Bu manalar çerçevesinde ve yalnızca bu manaları vurgulamak için İslâmiyet’e “akıl ve mantık dini” denebilir. Fakat bu söylem böyle yalın haliyle yetersizdir.
İSLÂMİYET AKLA VE MANTIĞA TESLİM OLMAZ!
Yani akıl ve mantık dini olan İslâmiyet, akla ve mantığa teslim olmaz. Bilâkis akıldan ve mantıktan teslimiyet ister!
Çünkü İslâmiyet mahza vahiy olan bir dindir. Akla ve mantığa bir şey sormaz. Aklı ve mantığı vahiyden üstün tutmaz. Akla ve mantığa kulluktan başka bir değer vermez.
Öyleyse akıl ve mantık haddini bilmelidir. Çünkü akıl, Allah karşısında otorite değil, kuldur!

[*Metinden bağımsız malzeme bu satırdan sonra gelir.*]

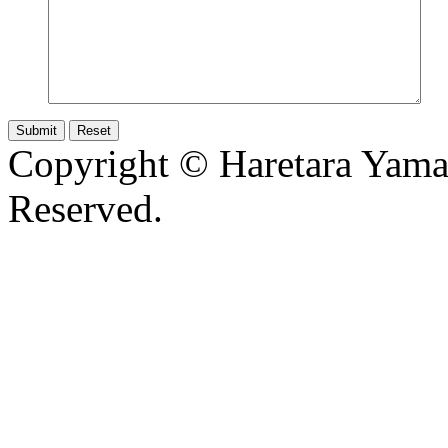
Copyright © Haretara Yama
Reserved.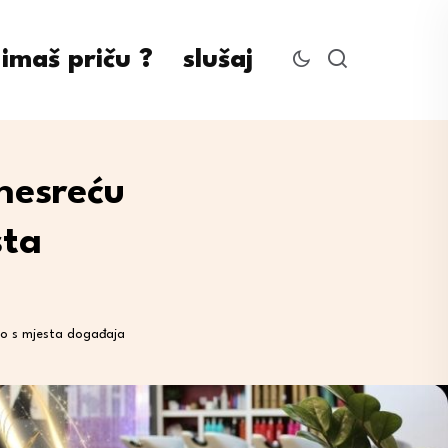
imaš priču ?
slušaj
nesreću
sta
ao s mjesta događaja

Çünkü aklı ve mantığı yaratan, vahyi gönderen Allah’tan başkası değildir.
Öyleyse akıl ve mantık İslâmiyet’i anlamaya çalışır, ama sorgulayamaz!
Akıl ve mantık İslâmiyet’in emirlerini anlasa da, anlamasa da teslim olmakla yükümlüdür. Dolayısıyla mantığıma uymuyor diye yaşamadım tarzında bir gerekçe geçerli değildir.
AKIL TEK BAŞINA REHBER DEĞİLDİR
Akıl, insana hakkı ve hakikati gösterir. Fakat akıl, tek başına bir hakikat rehberi değildir. Akıl, ancak vahyin kontrolünde hakikate ulaşabilir! Yoksa eğer vahiy yok sayılıp, akıl putlaştırılırsa, böyle akıl insana hakikat rehberi olamaz, insanı dalâlete atar, eğriliğe götürür, yanlış sonuca götürür. İnsana doğru yol göstermez.
İşin vahim tarafı böyle akıl cerbezecidir, şaşkınlığının ve yanlışının farkında olmaz. Batılı hak bilir, yanlışı doğru diye alır, başına geçirir.
Dipnotlar:
1- Bakara Sûresi. 2- Hutbe-i Şamiye, s. 33.